Präsident der Palliativgesellschaft: Kein Recht auf Suizidbeihilfe
In Österreich gibt es trotz gegenteiliger Rhetorik von Befürwortern auch weiter kein Recht auf assistierten Suizid: Das hat der Präsident der Österreichischen Palliativgesellschaft (OGP), Dietmar Weixler, im Interview mit dem wissenschaftlichen IMABE-Informationsdienst "Bioethik aktuell" (Mittwoch) klargestellt. Der Mediziner zog Zwischenbilanz über das erste Jahr, in dem die umstrittene Praxis in Österreich erlaubt und auch durchgeführt wurde, und blickte besorgt in die Zukunft: Langfristig stehe das "juristische Konstrukt von Autonomie" klar im Widerspruch zu den Werten der Medizin, sagte er. Das bringe für die beteiligten Berufe viele Konflikte. Zudem blende die Betonung der Autonomie zahlreiche andere Faktoren für Suizidalität aus.
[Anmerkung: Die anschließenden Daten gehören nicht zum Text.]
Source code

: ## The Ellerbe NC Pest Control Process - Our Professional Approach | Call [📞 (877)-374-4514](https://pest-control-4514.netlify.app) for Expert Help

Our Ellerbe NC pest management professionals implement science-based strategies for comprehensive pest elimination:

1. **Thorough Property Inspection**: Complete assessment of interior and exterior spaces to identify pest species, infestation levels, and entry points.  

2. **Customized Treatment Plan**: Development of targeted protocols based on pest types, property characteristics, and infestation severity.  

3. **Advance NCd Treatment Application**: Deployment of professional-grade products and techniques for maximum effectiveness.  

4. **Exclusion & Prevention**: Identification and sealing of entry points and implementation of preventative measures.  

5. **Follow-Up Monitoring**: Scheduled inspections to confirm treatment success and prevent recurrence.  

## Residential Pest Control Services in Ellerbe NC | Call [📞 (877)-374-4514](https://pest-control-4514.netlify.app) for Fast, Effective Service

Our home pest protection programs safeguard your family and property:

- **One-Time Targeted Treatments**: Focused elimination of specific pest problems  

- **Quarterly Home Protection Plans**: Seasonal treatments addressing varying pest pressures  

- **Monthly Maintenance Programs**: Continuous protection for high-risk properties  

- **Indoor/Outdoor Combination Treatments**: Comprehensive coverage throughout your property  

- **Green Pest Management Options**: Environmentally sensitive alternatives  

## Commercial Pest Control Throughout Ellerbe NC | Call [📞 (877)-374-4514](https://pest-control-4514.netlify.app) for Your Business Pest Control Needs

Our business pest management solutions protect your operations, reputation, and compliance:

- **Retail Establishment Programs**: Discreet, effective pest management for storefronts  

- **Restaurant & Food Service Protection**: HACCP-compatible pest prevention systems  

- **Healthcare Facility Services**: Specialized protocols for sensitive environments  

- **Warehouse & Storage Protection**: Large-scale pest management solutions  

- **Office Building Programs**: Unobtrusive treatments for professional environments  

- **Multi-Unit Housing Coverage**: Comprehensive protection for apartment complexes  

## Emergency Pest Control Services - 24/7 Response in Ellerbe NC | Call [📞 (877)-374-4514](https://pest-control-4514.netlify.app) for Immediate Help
Immer wieder würden Befürworter behaupten, die Hürden auf dem Weg zur legalen Selbsttötung seien zu hoch und verunmöglichten die Umsetzung eines bestehenden "Grundrechtes", sagte Weixler, und wies dies zurück: Schließlich dürfe aufgrund der sogenannten Weigerungsklausel niemand zur Mitwirkung an Selbsttötung verpflichtet werden. Das Sterbeverfügungsgesetz habe jedoch auch schon bisher Belastungen, Überforderungen und Dilemma-Situationen für die beteiligten Berufe gebracht. Die Palliativmedizin sei eigentlich ganz anderen Zielen verpflichtet wie etwa der Vorgabe, weder das Leben zu verkürzen noch den Tod hinauszuzögern. Letztere Problemstellung komme in der Praxis "100 Mal häufiger" vor als jene des assistierten Suizides, betonte Weixler.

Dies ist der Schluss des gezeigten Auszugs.